Dividing the world into eight civilizations, he issues his most ominous warnings about two dominant Asian cultures. “Confucian democracy is clearly a contradiction in terms,” he asserted. “And whatever the compatibility of Islam and democracy in theory, in practice they have rarely gone together.”

But the long-term stakes reach far beyond the Confucian and Islamic nations of Asia, Huntington said. As they block democratic growth, cultural differences will be the basis of the post-Cold War world’s worst confrontations. “The next world war, if there is one, will be between civilizations,” he predicted.

Huntington’s theory, like his new book, is highly controversial. “The West does not have a monopoly on democratic aspirations,” countered the Dalai Lama, the 1989 Nobel Peace Prize winner whose own push for Tibetan autonomy from China is based on democratic tenets. “The quest for equal rights and speech and thought and education and political pluralism based on the input of all the people applies everywhere.”

Democracy’s Last Frontiers

Democracy has in fact made startling inroads in Asia.

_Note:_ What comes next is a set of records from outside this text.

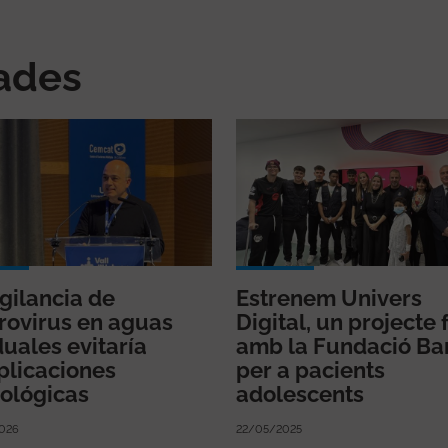
nades
igilancia de
Estrenem Univers
rovirus en aguas
Digital, un projecte 
duales evitaría
amb la Fundació Ba
licaciones
per a pacients
ológicas
adolescents
026
22/05/2025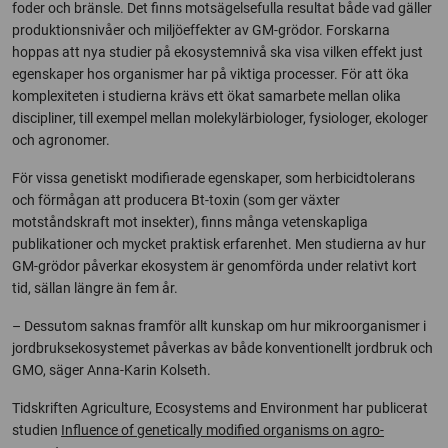
foder och bränsle. Det finns motsägelsefulla resultat både vad gäller
produktionsnivåer och miljöeffekter av GM-grödor. Forskarna
hoppas att nya studier på ekosystemnivå ska visa vilken effekt just
egenskaper hos organismer har på viktiga processer. För att öka
komplexiteten i studierna krävs ett ökat samarbete mellan olika
discipliner, till exempel mellan molekylärbiologer, fysiologer, ekologer
och agronomer.
För vissa genetiskt modifierade egenskaper, som herbicidtolerans
och förmågan att producera Bt-toxin (som ger växter
motståndskraft mot insekter), finns många vetenskapliga
publikationer och mycket praktisk erfarenhet. Men studierna av hur
GM-grödor påverkar ekosystem är genomförda under relativt kort
tid, sällan längre än fem år.
– Dessutom saknas framför allt kunskap om hur mikroorganismer i
jordbruksekosystemet påverkas av både konventionellt jordbruk och
GMO, säger Anna-Karin Kolseth.
Tidskriften Agriculture, Ecosystems and Environment har publicerat
studien
Influence of genetically modified organisms on agro-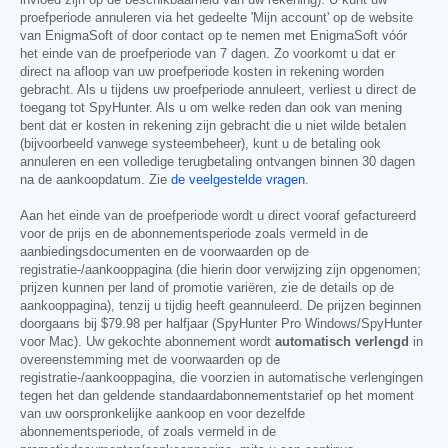
proefperiode annuleren via het gedeelte 'Mijn account' op de website
van EnigmaSoft of door contact op te nemen met EnigmaSoft vóór
het einde van de proefperiode van 7 dagen. Zo voorkomt u dat er
direct na afloop van uw proefperiode kosten in rekening worden
gebracht. Als u tijdens uw proefperiode annuleert, verliest u direct de
toegang tot SpyHunter. Als u om welke reden dan ook van mening
bent dat er kosten in rekening zijn gebracht die u niet wilde betalen
(bijvoorbeeld vanwege systeembeheer), kunt u de betaling ook
annuleren en een volledige terugbetaling ontvangen binnen 30 dagen
na de aankoopdatum. Zie
de veelgestelde vragen
.
Aan het einde van de proefperiode wordt u direct vooraf gefactureerd
voor de prijs en de abonnementsperiode zoals vermeld in de
aanbiedingsdocumenten en de voorwaarden op de
registratie-/aankooppagina (die hierin door verwijzing zijn opgenomen;
prijzen kunnen per land of promotie variëren, zie de details op de
aankooppagina), tenzij u tijdig heeft geannuleerd. De prijzen beginnen
doorgaans bij
$79.98
per halfjaar (SpyHunter Pro Windows/SpyHunter
voor Mac). Uw gekochte abonnement wordt
automatisch verlengd
in
overeenstemming met de voorwaarden op de
registratie-/aankooppagina, die voorzien in automatische verlengingen
tegen het dan geldende standaardabonnementstarief op het moment
van uw oorspronkelijke aankoop en voor dezelfde
abonnementsperiode, of zoals vermeld in de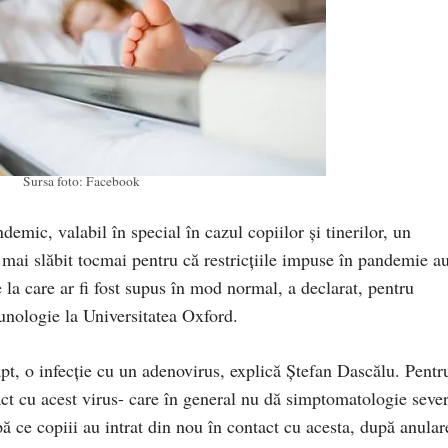
Sursa foto: Facebook
mic, valabil în special în cazul copiilor şi tinerilor, un
 mai slăbit tocmai pentru că restricţiile impuse în pandemie a
e la care ar fi fost supus în mod normal, a declarat, pentru
unologie la Universitatea Oxford.
apt, o infecție cu un adenovirus, explică Ștefan Dascălu. Pentr
act cu acest virus- care în general nu dă simptomatologie seve
ă ce copiii au intrat din nou în contact cu acesta, după anular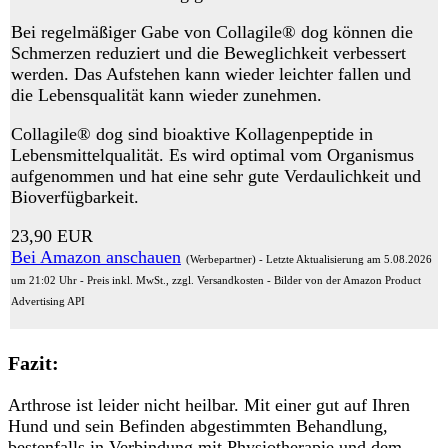
Bei regelmäßiger Gabe von Collagile® dog können die
Schmerzen reduziert und die Beweglichkeit verbessert
werden. Das Aufstehen kann wieder leichter fallen und
die Lebensqualität kann wieder zunehmen.
Collagile® dog sind bioaktive Kollagenpeptide in
Lebensmittelqualität. Es wird optimal vom Organismus
aufgenommen und hat eine sehr gute Verdaulichkeit und
Bioverfügbarkeit.
23,90 EUR
Bei Amazon anschauen
(Werbepartner) - Letzte Aktualisierung am 5.08.2026
um 21:02 Uhr - Preis inkl. MwSt., zzgl. Versandkosten - Bilder von der Amazon Product
Advertising API
Fazit:
Arthrose ist leider nicht heilbar. Mit einer gut auf Ihren
Hund und sein Befinden abgestimmten Behandlung,
bestenfalls in Verbindung mit Physiotherapie und dem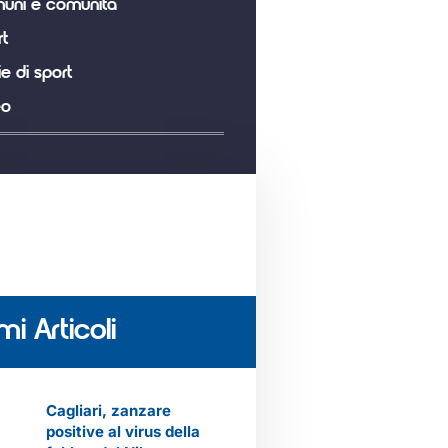
uni e comunità
t
ie di sport
eo
mi Articoli
Cagliari, zanzare
positive al virus della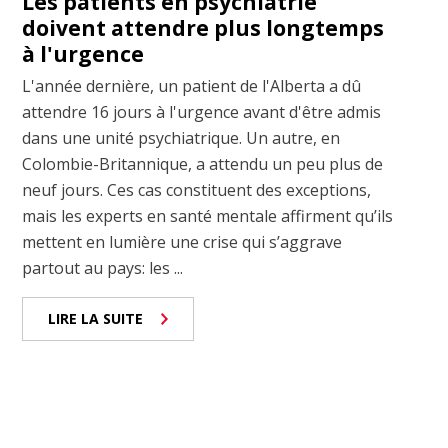
Les patients en psychiatrie
doivent attendre plus longtemps
à l'urgence
L'année dernière, un patient de l'Alberta a dû
attendre 16 jours à l'urgence avant d'être admis
dans une unité psychiatrique. Un autre, en
Colombie-Britannique, a attendu un peu plus de
neuf jours. Ces cas constituent des exceptions,
mais les experts en santé mentale affirment qu’ils
mettent en lumière une crise qui s’aggrave
partout au pays: les ...
LIRE LA SUITE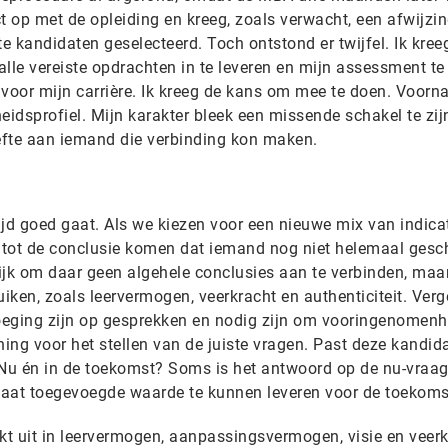
t op met de opleiding en kreeg, zoals verwacht, een afwijzin
 kandidaten geselecteerd. Toch ontstond er twijfel. Ik kree
le vereiste opdrachten in te leveren en mijn assessment te
 voor mijn carrière. Ik kreeg de kans om mee te doen. Voorn
eidsprofiel. Mijn karakter bleek een missende schakel te zij
efte aan iemand die verbinding kon maken.
tijd goed gaat. Als we kiezen voor een nieuwe mix van indica
tot de conclusie komen dat iemand nog niet helemaal gesch
grijk om daar geen algehele conclusies aan te verbinden, ma
uiken, zoals leervermogen, veerkracht en authenticiteit. Verg
voeging zijn op gesprekken en nodig zijn om vooringenomenh
ning voor het stellen van de juiste vragen. Past deze kandida
n? Nu én in de toekomst? Soms is het antwoord op de nu-vraa
idaat toegevoegde waarde te kunnen leveren voor de toekoms
kt uit in leervermogen, aanpassingsvermogen, visie en veerk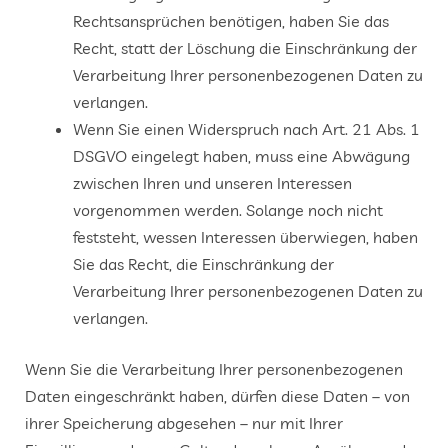
Rechtsansprüchen benötigen, haben Sie das
Recht, statt der Löschung die Einschränkung der
Verarbeitung Ihrer personenbezogenen Daten zu
verlangen.
Wenn Sie einen Widerspruch nach Art. 21 Abs. 1
DSGVO eingelegt haben, muss eine Abwägung
zwischen Ihren und unseren Interessen
vorgenommen werden. Solange noch nicht
feststeht, wessen Interessen überwiegen, haben
Sie das Recht, die Einschränkung der
Verarbeitung Ihrer personenbezogenen Daten zu
verlangen.
Wenn Sie die Verarbeitung Ihrer personenbezogenen
Daten eingeschränkt haben, dürfen diese Daten – von
ihrer Speicherung abgesehen – nur mit Ihrer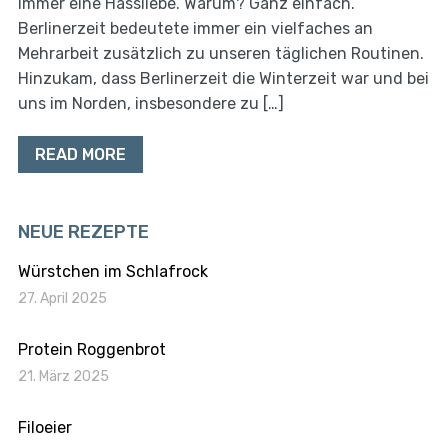
immer eine Hassliebe. Warum? Ganz einfach.
Berlinerzeit bedeutete immer ein vielfaches an
Mehrarbeit zusätzlich zu unseren täglichen Routinen.
Hinzukam, dass Berlinerzeit die Winterzeit war und bei
uns im Norden, insbesondere zu […]
READ MORE
NEUE REZEPTE
Würstchen im Schlafrock
27. April 2025
Protein Roggenbrot
21. März 2025
Filoeier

Taiwan’s first democratic presidential poll last year featured parades of horn-blowing, flag-waving voters marching to the presidential palace on streets manned a decade ago by troops enforcing martial law.

“Taiwan’s elections exploded the myth that somehow democratic elections are not suitable to the Chinese race, because for the first time in 5,000 years of Chinese history, Chinese were able to elect their own ruler,” said Martin Lee, leader of Hong Kong’s Democratic Party. “To say democracy is not applicable to China is hopelessly racist and a big insult.”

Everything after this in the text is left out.